Red Sox director of amateur scouting Amiel Sawdaye said Chavis likely will begin his career at shortstop, though it’s possible he could play third base and/or second base in time. Regardless, it’s Chavis’ bat and character that have turned heads to this point in his young baseball career.
“You can just see his passion for the game, just even his workouts, the way he works, interacts with his teammates, his love for baseball,” Sawdaye said. “He is a personable kid. I’ll tell you, one of the last things we saw, we met with him about two-three weeks ago, and one of our scouts said, ‘Why are you always smiling?’ He said, ‘You know what? Because I’m always happy.’ That’s kind of the way he plays. He plays with a smile on his face. He’s a guy that has an infectious personality and hopefully it permeates in the clubhouse. A guy that I think fans in Boston will hopefully get to know and love up here in the big leagues.”
Chavis is listed at 5-foot-10, but his small frame hasn’t prevented him from producing plenty of long balls.
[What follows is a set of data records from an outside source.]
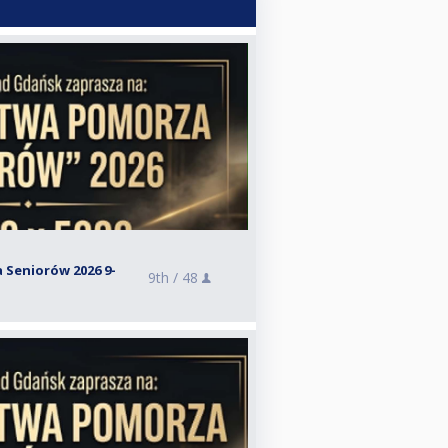
Seniorów 2026 9-
9th /
48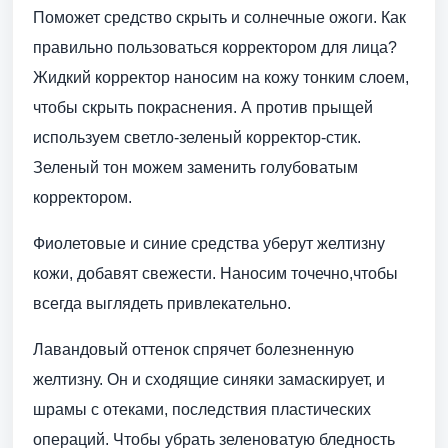
Поможет средство скрыть и солнечные ожоги. Как
правильно пользоваться корректором для лица?
Жидкий корректор наносим на кожу тонким слоем,
чтобы скрыть покраснения. А против прыщей
используем светло-зеленый корректор-стик.
Зеленый тон можем заменить голубоватым
корректором.
Фиолетовые и синие средства уберут желтизну
кожи, добавят свежести. Наносим точечно,чтобы
всегда выглядеть привлекательно.
Лавандовый оттенок спрячет болезненную
желтизну. Он и сходящие синяки замаскирует, и
шрамы с отеками, последствия пластических
операций. Чтобы убрать зеленоватую бледность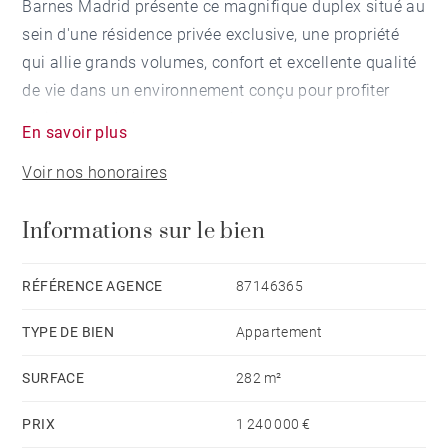
Barnes Madrid présente ce magnifique duplex situé au
sein d'une résidence privée exclusive, une propriété
qui allie grands volumes, confort et excellente qualité
de vie dans un environnement conçu pour profiter
pleinement du logement et de ses espaces communs.
En savoir plus
Voir nos honoraires
Avec 212 m² habitables et plus de 70 m² de terrasses
privées, ce bien se distingue par sa distribution
Informations sur le bien
fonctionnelle et ses généreux volumes. Il est idéal
pour les familles à la recherche d'espace sans
renoncer à l'intimité ni au confort.
RÉFÉRENCE AGENCE
87146365
TYPE DE BIEN
Appartement
Le logement est réparti sur deux niveaux, offrant une
séparation claire entre les espaces de réception et
SURFACE
282 m²
l'espace nuit. Il dispose de deux vastes salons, un à
PRIX
1 240 000 €
chaque étage, apportant une grande flexibilité pour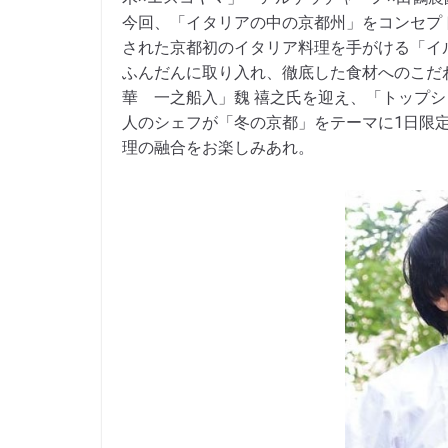
今回、「イタリアの中の京都州」をコンセプ
された京都初のイタリア料理を手がける「イ
ふんだんに取り入れ、徹底した食材へのこだ
華 一之船入」魏 禧之氏を迎え、「トップ
人のシェフが「冬の京都」をテーマに1日限
理の融合をお楽しみあれ。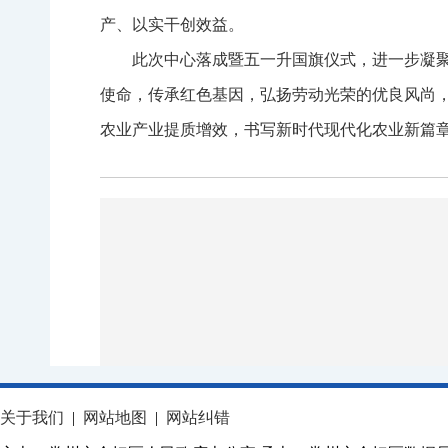
产、以实干创效益。
此次中心落成暨五一升国旗仪式，进一步凝
使命，传承红色基因，弘扬劳动光荣的优良风尚
农业产业提质增效，书写新时代现代化农业新篇章
关于我们
|
网站地图
|
网站纠错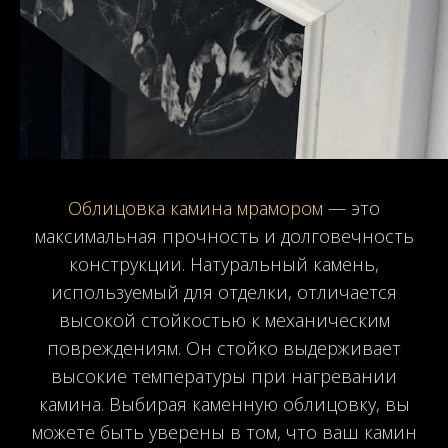
Облицовка камина мрамором
— это
максимальная прочность и долговечность
конструкции. Натуральный камень,
используемый для отделки, отличается
высокой стойкостью к механическим
повреждениям. Он стойко выдерживает
высокие температуры при нагревании
камина. Выбирая каменную облицовку, вы
можете быть уверены в том, что ваш камин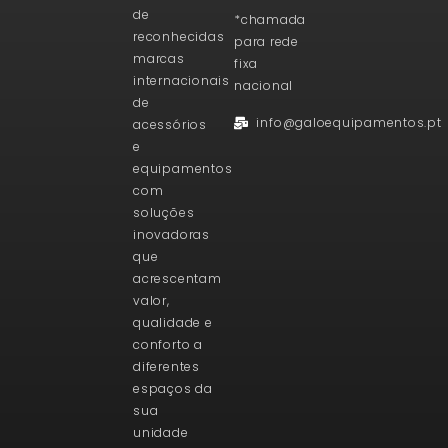
de
*chamada
reconhecidas
para rede
marcas
fixa
internacionais
nacional
de
info@galoequipamentos.pt
acessórios
e
equipamentos
com
soluções
inovadoras
que
acrescentam
valor,
qualidade e
conforto a
diferentes
espaços da
sua
unidade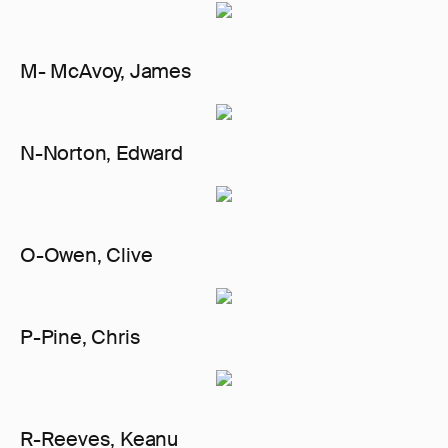
M- McAvoy, James
N-Norton, Edward
O-Owen, Clive
P-Pine, Chris
R-Reeves, Keanu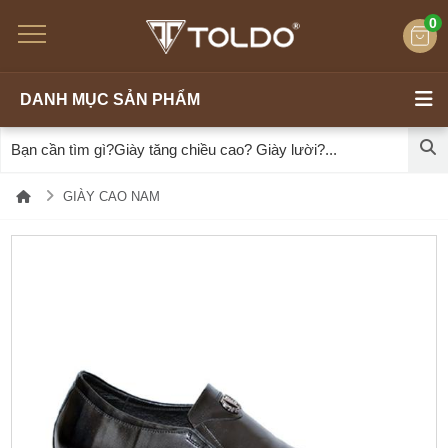
0
DANH MỤC SẢN PHẨM
GIÀY CAO NAM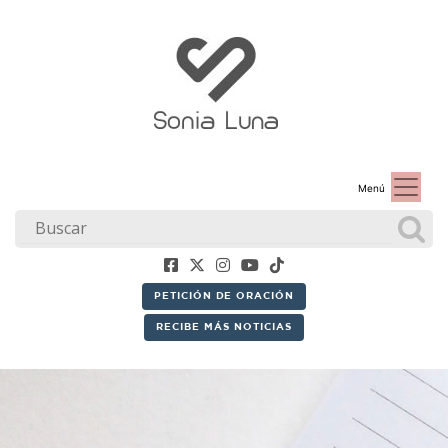
Menú
PETICIÓN DE ORACIÓN
RECIBE MÁS NOTICIAS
He hit .580 with 13 homers and 37 RBIs while stealing 21 bases in his senior year, and he said Thursday that power always has been a huge part of his game despite being what some might call “undersized.”
“I think he kind of just got into this mode where when the scouts were in, he wanted to show his power and also probably wanted to hit some cars (at his high school field),” Sawdaye said. “It will be a pretty decent swing for what we like here over the Monster, because I think he’ll probably put some balls on Lansdowne Street and make all the people sitting in the Monster Seats happy in BP, I can tell you that much.”
The Red Sox, of course, have a pretty good “undersized” infielder in Dustin Pedroia. Chavis understands he has a long way to go before playing alongside Pedroia, but the energetic shortstop already models part of his game after the gritty All-Star.
“I love watching Pedroia play. He’s a great player,” Chavis said. “How he plays and goes about the game is incredible. That’s what I think some people are missing nowadays in baseball is that they kind of play lackadaisical, and they’re kind of relaxed. I like how he plays 100 percent and plays as hard as he can every single play of the game.”
Chavis, who was ranked No. 21 among all eligible draft prospects by MLB.com, is no stranger to the Red Sox-Yankees rivalry. His grandmother and grandfather are big Yankees fans, and his uncles and cousins are diehard Red Sox fans. Chavis has never been to Fenway Park, though, and calling the historic ballpark home represents an intriguing possibility for the infielder.
“I’m absolutely thrilled,” Chavis said. “I couldn’t be more excited. With them winning the World Series last year, obviously they have a great program and a great organization and farm system. I can’t wait to become a part of it.”